Hey! New to the industry. Are there any companies that produce custom cut vinyl transfers? I will potentially supply custom artwork (single orders) to the vendor and get a pre-cut vinyl transfer that I would heat press onto the shirts I sourced. 

OR, does anyone have a better suggestion for a print method that would be best for single orders. I have researched heat transfers, however haven't found anything cost efficient. 

I have also looked into DTG, but not sure if I like the application.

I appreciate any help!!


----------



## Pwear (Mar 7, 2008)

Most sign and print shops will provide that service if they are set up for it. We have done it in the past. We generally send it application-ready - cut, weeded and ready to apply via heat press. We've also done multi-color printed heat transfers on a per-order basis as well.

Vinyl transfers are generally best for one-color designs in low quantity.

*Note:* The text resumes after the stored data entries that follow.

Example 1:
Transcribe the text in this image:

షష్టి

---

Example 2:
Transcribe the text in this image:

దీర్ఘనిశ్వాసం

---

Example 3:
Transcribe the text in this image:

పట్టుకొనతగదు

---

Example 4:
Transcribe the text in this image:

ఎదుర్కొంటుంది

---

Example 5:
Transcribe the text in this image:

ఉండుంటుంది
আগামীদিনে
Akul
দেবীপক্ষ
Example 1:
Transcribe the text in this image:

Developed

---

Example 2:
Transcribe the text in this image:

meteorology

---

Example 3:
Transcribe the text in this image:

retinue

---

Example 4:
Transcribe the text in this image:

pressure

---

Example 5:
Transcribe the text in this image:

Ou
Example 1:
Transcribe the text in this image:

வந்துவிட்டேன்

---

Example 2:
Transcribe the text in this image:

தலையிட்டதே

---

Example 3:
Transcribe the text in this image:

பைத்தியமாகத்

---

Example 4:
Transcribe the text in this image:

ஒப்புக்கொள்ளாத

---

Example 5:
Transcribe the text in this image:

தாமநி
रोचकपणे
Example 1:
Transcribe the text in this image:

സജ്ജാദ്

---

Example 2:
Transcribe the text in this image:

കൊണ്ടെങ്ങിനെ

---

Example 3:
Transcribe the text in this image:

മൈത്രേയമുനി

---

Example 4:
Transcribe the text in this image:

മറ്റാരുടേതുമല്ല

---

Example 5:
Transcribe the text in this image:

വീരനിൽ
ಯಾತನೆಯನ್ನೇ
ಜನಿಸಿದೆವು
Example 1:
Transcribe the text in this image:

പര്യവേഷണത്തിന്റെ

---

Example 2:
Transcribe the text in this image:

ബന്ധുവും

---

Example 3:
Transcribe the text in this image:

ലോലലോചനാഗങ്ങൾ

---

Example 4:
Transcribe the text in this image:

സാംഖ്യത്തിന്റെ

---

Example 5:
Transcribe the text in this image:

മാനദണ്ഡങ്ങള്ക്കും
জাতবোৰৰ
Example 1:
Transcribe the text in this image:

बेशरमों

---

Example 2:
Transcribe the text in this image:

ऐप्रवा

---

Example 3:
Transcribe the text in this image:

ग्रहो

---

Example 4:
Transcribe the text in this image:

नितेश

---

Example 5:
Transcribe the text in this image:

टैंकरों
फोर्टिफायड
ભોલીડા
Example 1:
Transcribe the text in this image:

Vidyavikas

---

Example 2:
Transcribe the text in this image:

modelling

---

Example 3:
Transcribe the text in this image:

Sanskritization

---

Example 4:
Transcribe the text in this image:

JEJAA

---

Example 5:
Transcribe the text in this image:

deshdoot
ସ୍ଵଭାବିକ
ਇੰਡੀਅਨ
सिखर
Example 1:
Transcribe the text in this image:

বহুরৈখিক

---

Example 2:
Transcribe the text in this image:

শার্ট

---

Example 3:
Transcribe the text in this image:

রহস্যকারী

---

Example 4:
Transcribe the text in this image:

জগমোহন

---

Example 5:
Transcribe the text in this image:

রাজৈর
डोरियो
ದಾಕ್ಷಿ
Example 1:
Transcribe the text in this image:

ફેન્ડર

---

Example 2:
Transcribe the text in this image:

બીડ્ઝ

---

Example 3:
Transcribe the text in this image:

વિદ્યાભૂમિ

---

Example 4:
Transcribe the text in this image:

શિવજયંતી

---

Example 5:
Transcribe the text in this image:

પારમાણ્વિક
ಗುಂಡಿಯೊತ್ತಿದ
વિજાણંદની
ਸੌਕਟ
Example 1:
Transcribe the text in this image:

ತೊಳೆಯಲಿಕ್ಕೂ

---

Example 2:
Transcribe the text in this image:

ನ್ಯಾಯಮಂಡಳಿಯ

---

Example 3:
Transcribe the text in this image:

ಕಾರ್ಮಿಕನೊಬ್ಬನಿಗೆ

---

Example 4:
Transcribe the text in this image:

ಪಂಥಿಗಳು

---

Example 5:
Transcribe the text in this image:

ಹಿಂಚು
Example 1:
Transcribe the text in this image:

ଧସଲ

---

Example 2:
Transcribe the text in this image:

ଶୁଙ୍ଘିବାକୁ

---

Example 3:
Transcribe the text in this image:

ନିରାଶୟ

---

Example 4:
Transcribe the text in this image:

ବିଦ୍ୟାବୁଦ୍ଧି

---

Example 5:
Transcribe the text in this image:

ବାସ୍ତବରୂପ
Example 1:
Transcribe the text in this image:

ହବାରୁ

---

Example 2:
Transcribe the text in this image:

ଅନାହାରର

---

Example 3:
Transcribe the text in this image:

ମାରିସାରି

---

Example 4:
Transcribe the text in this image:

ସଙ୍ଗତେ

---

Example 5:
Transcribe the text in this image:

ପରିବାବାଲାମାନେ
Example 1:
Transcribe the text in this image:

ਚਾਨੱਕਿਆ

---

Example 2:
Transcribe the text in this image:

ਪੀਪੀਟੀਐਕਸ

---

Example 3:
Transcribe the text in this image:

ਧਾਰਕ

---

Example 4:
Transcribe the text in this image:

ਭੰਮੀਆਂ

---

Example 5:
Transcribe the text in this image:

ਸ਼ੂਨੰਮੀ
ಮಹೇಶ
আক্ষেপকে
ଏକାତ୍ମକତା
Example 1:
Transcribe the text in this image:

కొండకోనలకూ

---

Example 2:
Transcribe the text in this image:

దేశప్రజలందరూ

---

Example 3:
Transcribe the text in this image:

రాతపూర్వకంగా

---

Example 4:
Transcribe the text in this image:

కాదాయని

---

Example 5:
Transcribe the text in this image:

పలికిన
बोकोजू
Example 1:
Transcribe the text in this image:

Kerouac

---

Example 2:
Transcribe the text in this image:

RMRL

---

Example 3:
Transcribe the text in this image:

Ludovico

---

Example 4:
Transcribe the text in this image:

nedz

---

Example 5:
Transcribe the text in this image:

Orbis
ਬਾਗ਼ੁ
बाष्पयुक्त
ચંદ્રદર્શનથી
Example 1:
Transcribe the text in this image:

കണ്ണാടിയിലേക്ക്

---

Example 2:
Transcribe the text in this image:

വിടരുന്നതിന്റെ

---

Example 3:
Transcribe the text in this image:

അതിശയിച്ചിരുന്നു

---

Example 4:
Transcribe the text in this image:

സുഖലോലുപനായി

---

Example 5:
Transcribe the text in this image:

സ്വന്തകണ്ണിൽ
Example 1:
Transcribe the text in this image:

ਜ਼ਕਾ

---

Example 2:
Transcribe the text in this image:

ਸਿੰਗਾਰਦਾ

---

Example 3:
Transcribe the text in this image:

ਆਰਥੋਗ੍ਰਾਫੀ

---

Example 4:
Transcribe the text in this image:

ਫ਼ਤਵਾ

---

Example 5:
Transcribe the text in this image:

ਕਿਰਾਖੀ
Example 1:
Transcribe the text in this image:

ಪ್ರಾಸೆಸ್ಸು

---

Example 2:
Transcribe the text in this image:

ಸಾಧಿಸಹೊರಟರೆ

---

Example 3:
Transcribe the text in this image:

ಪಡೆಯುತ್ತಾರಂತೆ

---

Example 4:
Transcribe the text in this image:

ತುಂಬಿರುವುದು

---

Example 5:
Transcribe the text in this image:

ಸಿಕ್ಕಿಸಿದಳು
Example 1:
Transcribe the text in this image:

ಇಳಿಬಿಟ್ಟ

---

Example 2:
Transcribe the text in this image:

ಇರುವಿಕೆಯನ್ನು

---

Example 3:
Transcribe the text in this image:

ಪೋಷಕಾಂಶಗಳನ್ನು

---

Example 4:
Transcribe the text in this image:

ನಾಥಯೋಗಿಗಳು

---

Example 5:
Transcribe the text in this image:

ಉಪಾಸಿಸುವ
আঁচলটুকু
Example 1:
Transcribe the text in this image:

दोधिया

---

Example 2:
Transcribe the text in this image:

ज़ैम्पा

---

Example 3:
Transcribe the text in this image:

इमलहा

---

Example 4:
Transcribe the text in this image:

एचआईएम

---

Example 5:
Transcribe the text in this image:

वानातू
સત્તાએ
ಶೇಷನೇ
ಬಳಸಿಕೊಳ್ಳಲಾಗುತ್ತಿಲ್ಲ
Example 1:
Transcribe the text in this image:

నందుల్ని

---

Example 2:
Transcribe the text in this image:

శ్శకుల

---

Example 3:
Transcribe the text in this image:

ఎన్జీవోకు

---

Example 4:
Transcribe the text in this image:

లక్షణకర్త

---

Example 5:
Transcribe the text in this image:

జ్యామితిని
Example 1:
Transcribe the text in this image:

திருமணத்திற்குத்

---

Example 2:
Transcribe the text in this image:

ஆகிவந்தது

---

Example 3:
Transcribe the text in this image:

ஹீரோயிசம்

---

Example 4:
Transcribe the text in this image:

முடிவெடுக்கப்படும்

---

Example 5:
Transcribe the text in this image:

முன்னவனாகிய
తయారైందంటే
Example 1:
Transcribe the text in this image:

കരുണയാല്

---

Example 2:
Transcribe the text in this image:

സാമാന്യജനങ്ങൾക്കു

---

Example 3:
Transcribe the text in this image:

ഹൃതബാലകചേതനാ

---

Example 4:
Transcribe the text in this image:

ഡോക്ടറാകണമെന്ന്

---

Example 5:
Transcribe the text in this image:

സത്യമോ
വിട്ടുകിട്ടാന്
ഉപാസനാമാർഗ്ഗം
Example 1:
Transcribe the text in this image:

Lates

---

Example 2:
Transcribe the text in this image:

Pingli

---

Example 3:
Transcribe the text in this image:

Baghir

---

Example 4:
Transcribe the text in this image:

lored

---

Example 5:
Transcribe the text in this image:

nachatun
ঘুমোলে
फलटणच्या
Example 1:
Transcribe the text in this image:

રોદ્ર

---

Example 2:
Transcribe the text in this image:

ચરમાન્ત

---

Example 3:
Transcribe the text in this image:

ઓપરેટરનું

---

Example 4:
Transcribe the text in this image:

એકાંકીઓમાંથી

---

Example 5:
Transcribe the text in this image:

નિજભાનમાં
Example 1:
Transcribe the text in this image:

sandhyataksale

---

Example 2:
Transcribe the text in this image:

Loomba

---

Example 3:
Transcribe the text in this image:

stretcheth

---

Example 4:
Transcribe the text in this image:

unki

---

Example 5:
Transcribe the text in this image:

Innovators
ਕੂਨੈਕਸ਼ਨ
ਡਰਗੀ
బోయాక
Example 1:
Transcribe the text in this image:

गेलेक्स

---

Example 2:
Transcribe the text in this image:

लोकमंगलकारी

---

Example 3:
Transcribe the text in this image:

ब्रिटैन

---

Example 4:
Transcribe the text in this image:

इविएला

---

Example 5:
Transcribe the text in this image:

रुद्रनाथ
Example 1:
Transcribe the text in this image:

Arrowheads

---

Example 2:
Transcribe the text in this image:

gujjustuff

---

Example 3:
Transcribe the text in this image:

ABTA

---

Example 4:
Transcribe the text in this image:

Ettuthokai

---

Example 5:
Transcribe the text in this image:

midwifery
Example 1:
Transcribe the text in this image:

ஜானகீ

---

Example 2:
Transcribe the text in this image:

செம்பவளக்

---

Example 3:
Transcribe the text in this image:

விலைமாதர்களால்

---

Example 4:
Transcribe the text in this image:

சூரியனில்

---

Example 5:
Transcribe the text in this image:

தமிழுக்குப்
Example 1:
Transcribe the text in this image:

For higher quantities screen printing is best, and for one-off multiple color designs printed heat transfers or DTG might be your best option.


----------



## dtodj43 (Jul 21, 2009)

can help [email protected] have heat transfer vinyl and cutter S&H plus material


----------



## texasjack49 (Aug 4, 2008)

Pwear said:


> Most sign and print shops will provide that service if they are set up for it. We have done it in the past. We generally send it application-ready - cut, weeded and ready to apply via heat press. We've also done multi-color printed heat transfers on a per-order basis as well.
> 
> Vinyl transfers are generally best for one-color designs in low quantity. For higher quantities screen printing is best, and for one-off multiple color designs printed heat transfers or DTG might be your best option.


We are ASI and use transferexpress.com and they are set up for large quantities and can do custom designs. if you use gang sheets you can get 6 to 8 images on a sheet and at 100 sheets you are paying about $ .25 per image and you can apply it to a cap, team bag or any size shirt. You can transfer as you sell.They can also do photo transfers, names and sports numbers. I have an account if you need any assistance.


----------



## MotoskinGraphix (Apr 28, 2006)

_ I can help you with custom vinyl transfers._


----------



## TWELVEANDTWO (Mar 22, 2014)

MotoskinGraphix said:


> _ I can help you with custom vinyl transfers._


 Do you still do custom vinyl transfers?


----------



## VBirk (Feb 5, 2016)

There is a company in Sioux City Iowa e-mail address [email protected]. They use Stahls brand heat applied vinyl and custom cut Player, Names, Numbers from a variety of fonts, or any of your own vector artwork. Will do just one at a time.


----------